Prove that there is no injection from $\Bbb{R}$ to $\Bbb{N}$.

Question

Knowing that there is no surjection from $\Bbb{N}$ to $\Bbb{R}$, I also know that there is no injection going the other way.

I know how to prove that there is no injection from the power set of $S$ to $S$, but how can I prove that there is no injection from $\Bbb{R}$ to $\Bbb{N}$?

(I would, of course, be happy with showing no injection from $(0,1)$, or any other interval to $\Bbb{N}$.)

[EDIT] I usually prove that cardinality of $\mathcal{P}(S)$ is greater than that of $S$ by showing that any function $f: S \to \mathcal{P}(S)$ fails to be surjective. This is done by showing that there is no $s \in S$ for which $f(s) = {\{ s\in S | s \notin f(s) \}}$.

It is possible instead to show that any function $f:\mathcal{P}(S) \to S$ fails to be injective by showing that the image of $T = \{s \in S| \exists U \left( f(U)=s \land s \notin U \right) \}$ must be the image of two elements of $\mathcal{P}(S)$.

I would like to replace the usual diagonal proof that any function $\Bbb{N} \to (0,1)$ fail to be surjective with a proof that any function $f:(0,1) \to \Bbb{N}$ fails to be injective. (Or that any function $f:\Bbb{R} \to \Bbb{N}$ fails to be injective.)

Answer 1

Schröder–Bernstein theorem:

If there exist injective functions $f : A \to B$ and $g : B\to A$ between the sets $A$ and $B$, then there exists a bijective function $h : A \to B$.

Your $A$ and $B$ are $\Bbb{N}$ and $\Bbb{R}$.

Answer 2

"I know how to prove that there is no injection from the power set of $S$ to $S$, but how can I prove that there is no injection from $\mathbb R$ to $\mathbb N$?"

Using binary decimal expansions of real numbers, you can show that there is an injection $(0,1)$ to $\mathcal P(\mathbb N)=2^\mathbb N$ with image whose complement is a countable set.
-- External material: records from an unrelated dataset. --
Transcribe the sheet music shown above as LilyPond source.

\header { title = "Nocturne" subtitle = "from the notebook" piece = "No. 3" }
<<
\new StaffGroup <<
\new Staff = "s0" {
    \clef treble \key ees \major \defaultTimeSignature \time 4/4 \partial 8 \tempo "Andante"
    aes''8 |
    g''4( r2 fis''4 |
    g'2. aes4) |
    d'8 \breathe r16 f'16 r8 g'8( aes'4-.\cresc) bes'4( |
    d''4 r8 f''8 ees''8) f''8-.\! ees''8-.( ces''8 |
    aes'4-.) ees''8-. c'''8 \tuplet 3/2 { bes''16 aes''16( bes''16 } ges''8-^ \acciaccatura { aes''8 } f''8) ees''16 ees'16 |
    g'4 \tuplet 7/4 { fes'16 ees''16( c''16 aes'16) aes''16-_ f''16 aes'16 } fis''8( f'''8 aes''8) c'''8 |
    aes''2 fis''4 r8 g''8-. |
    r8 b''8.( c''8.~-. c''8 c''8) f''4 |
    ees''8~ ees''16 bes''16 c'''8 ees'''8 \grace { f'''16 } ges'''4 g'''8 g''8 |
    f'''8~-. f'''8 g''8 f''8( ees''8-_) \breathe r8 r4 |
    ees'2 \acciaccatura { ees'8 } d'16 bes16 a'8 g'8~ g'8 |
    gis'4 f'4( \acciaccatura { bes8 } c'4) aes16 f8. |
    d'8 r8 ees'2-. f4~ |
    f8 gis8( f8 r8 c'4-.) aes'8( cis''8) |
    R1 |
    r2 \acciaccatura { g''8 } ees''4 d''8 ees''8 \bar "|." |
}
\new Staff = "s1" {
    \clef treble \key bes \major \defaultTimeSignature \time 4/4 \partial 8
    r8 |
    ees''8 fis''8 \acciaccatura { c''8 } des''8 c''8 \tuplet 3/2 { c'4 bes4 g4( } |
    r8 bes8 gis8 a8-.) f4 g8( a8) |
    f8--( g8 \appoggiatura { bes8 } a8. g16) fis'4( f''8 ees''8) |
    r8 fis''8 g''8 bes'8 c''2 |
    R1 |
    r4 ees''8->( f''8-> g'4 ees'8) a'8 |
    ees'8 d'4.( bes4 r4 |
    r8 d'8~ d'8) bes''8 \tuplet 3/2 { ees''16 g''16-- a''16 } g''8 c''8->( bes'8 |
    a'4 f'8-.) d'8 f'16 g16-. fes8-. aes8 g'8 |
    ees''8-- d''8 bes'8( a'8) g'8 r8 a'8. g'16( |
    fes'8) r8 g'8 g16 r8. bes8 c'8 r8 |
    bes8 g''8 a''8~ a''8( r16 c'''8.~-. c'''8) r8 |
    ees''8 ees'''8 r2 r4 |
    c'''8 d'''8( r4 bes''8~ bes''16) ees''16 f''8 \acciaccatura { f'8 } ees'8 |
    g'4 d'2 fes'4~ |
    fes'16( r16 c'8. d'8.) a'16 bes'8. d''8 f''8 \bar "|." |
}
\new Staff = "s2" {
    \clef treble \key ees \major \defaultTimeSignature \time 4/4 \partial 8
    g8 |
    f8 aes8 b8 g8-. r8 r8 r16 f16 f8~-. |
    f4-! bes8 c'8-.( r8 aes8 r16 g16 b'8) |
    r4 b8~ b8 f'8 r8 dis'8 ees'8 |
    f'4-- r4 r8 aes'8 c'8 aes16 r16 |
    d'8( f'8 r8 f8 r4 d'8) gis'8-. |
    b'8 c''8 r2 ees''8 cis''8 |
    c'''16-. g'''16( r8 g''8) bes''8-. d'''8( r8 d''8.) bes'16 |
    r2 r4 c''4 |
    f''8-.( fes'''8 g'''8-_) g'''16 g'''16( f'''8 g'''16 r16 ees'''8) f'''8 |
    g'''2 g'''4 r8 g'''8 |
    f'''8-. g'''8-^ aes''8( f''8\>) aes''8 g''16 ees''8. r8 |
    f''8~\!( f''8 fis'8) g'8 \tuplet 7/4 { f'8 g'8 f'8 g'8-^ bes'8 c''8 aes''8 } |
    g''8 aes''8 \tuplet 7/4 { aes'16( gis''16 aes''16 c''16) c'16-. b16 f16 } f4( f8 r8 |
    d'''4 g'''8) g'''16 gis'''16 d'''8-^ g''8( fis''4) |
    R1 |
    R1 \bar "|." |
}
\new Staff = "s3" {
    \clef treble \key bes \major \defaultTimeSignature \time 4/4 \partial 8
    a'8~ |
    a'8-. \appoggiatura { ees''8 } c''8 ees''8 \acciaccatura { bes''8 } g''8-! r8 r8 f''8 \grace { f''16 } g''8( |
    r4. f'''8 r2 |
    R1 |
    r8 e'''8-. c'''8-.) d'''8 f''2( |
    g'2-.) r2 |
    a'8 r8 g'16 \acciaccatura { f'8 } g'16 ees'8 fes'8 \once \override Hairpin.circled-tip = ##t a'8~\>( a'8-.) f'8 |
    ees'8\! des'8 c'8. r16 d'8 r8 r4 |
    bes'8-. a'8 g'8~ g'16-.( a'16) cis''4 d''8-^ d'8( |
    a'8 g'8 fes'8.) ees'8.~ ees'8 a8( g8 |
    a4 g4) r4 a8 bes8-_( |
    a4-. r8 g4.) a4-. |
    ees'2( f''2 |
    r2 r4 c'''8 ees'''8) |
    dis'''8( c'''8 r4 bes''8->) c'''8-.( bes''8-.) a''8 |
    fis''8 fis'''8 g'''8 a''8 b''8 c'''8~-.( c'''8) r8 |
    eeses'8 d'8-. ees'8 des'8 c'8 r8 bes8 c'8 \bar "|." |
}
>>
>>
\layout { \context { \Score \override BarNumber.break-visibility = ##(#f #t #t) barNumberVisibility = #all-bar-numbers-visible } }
Using the elementary fact you have above, this should be enough information to proceed directly, without appealing to the Cantor-Shroeder-Bernstein theorem.

UPDATE: I see your edit, and I think this answers your question better. Any injection $(0,1) \rightarrow \mathbb N$ will admit a partial inverse $M\rightarrow (0,1)$ where $M$ is some subset of $\mathbb N$. Then you can use that any infinite subset of $\mathbb N$ is in bijection with $\mathbb N$ (or prove from first principles of induction using the fact that $\mathbb N$ is well ordered). Then use your previous knowlegde of the diagonal proof that $\mathbb N$ does not inject into $(0,1)$, after eliminting the case that $M$ is finite.

Even if you want a direct proof, I believe some abstraction is probably helpful and the 'right' thing to do.